*** Data extract ***

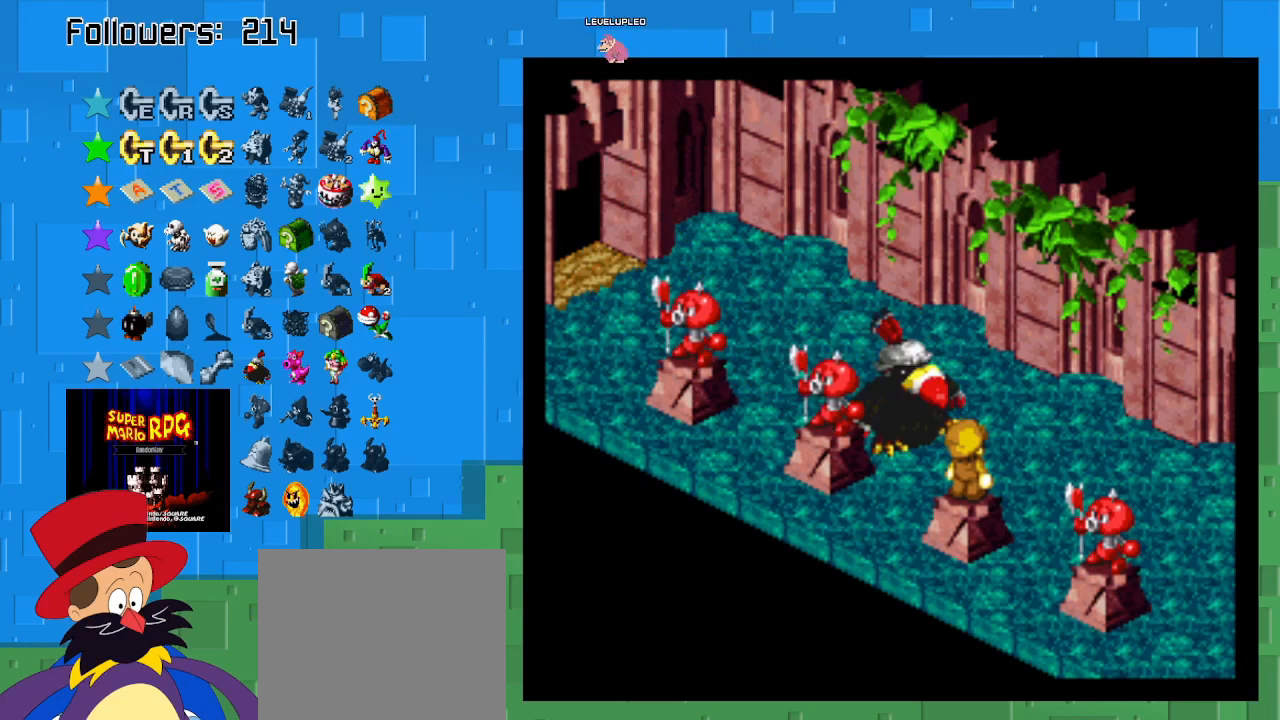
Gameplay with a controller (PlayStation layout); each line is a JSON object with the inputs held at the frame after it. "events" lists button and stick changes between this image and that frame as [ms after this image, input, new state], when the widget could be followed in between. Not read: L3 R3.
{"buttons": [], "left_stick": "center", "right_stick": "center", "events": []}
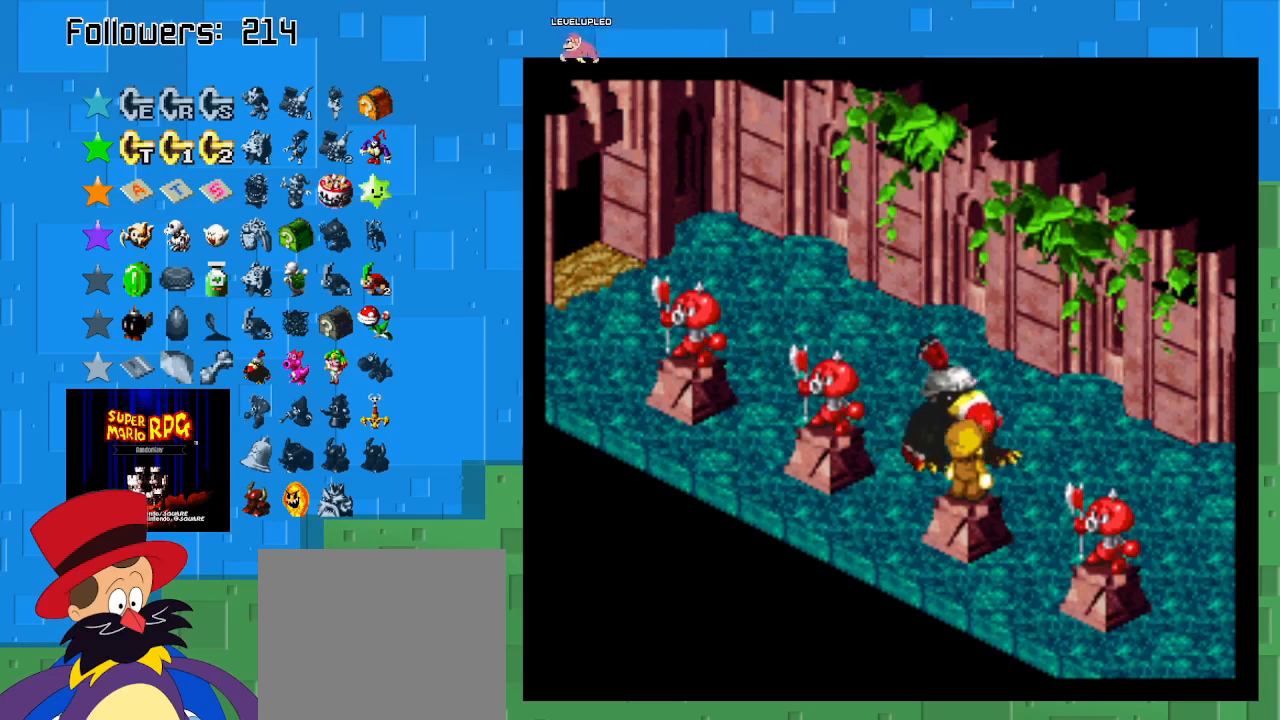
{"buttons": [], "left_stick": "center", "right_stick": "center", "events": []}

***

_Instructions for the task_: The material above should be repeated word for word, with every picture omitted.

_Expected output_:
Gameplay with a controller (PlayStation layout); each line is a JSON object with the inputs held at the frame after it. "events" lists button and stick changes between this image and that frame as [ms after this image, input, new state], when the widget could be followed in between. Not read: L3 R3.
{"buttons": [], "left_stick": "center", "right_stick": "center", "events": []}
{"buttons": [], "left_stick": "center", "right_stick": "center", "events": []}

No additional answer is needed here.